During 2021, the Company made commitments to fund $67.2 million of preferred equity investment in four real estate ventures. The investments have initial preferred returns ranging from 10.0% - 12.5%, with maturities ranging from January 2026 to December 2026. As of December 31, 2022, the Company had fully funded $67.2 million of the commitments.
During 2020, the Company made commitments to fund $191.3 million of preferred equity investment in seven preferred equity investments. The investments have initial preferred returns ranging from 9.0%-11.5%, with maturities ranging from March 2022 to February 2030. As of December 31, 2022, the Company had funded $182.3 million of the $191.3 million of commitments.
During 2019, the Company made commitments to fund $141.7 million of preferred equity investment in five preferred equity investments, some of which include related party sponsors. See Note 6, Related Party Transactions, for additional details. The investments have initial preferred returns ranging from 10.15%-11.3%, with maturities ranging from July 2022 to October 2024. As of December 31, 2022, the Company had fully funded $141.7 million of the commitments.

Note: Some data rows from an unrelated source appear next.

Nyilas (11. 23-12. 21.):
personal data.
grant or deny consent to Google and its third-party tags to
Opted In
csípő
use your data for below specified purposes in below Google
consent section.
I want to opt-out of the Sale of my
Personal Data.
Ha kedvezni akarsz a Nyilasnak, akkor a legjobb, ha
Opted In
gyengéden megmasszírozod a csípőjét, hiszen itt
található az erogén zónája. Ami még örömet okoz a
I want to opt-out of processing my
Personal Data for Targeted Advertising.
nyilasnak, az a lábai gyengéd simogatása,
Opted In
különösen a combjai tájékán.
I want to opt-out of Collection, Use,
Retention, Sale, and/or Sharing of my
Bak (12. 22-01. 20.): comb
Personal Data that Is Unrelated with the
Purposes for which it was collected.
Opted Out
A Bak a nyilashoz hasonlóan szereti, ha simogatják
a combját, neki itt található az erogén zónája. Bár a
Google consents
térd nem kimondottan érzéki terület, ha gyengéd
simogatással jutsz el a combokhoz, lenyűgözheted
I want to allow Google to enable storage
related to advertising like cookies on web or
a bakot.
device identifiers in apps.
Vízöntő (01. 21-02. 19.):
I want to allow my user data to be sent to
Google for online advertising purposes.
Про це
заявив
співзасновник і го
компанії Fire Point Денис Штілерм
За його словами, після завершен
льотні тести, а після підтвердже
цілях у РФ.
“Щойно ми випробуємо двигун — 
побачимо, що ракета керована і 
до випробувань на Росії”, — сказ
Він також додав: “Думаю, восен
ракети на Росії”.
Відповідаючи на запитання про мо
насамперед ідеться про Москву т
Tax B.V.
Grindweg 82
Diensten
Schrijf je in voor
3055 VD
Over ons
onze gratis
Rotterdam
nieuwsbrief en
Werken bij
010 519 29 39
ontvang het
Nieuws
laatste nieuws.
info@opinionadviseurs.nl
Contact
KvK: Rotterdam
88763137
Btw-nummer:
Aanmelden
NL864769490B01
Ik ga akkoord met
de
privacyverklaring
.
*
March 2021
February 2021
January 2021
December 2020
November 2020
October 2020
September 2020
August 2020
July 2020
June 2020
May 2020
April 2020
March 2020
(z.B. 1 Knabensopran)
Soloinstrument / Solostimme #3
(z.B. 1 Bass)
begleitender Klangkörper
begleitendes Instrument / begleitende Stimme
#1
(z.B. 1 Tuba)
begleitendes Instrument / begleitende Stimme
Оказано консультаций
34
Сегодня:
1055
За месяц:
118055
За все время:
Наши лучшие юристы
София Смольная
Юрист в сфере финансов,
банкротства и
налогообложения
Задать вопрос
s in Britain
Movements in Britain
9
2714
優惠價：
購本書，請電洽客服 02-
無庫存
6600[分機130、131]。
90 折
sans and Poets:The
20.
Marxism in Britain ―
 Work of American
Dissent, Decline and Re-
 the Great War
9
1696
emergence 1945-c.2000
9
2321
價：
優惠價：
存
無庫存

During 2018, the Company made commitments to fund $45.1 million of preferred equity investment in two preferred equity investments, some of which include related party sponsors. See Note 6, Related Party Transactions, for additional details. The investments have initial preferred returns ranging from 10.25%-12.0%, with maturities ranging from May 2023 to April 2024. As of December 31, 2022, the Company had funded $42.1 million of the $45.1 million of commitments. The remaining committed amount is expected to be funded when requested by the sponsors.

During 2022, the Company received cash proceeds of $132.6 million, including an early redemption fee of $0.9 million, for the full redemption of three preferred equity investments and partial redemption of two preferred equity investments in joint ventures that hold properties located in California. The Company recorded a $2.1 million impairment loss from a preferred equity investment in an unconsolidated co-investment for the year ended December 31, 2022.

In November 2021, the Company converted $11.0 million of its existing preferred equity investment in Silver, a 268-unit apartment home community located in San Jose, CA, into a 58.0% common equity interest in the property. The Company will retain its remaining $13.5 million preferred equity investment in the property at a preferred return of 8.0%. The property is encumbered by $100.0 million of mortgage debt at a rate of 3.15%.

(d) Real Estate under Development

The Company defines development projects as new communities that are being constructed, or are newly constructed and are in a phase of lease-up and have not yet reached stabilized operations. As of December 31, 2022, the Company's development pipeline was comprised of one unconsolidated joint venture project under development aggregating 264 apartment homes and various predevelopment projects, with total incurred costs of $102.0 million.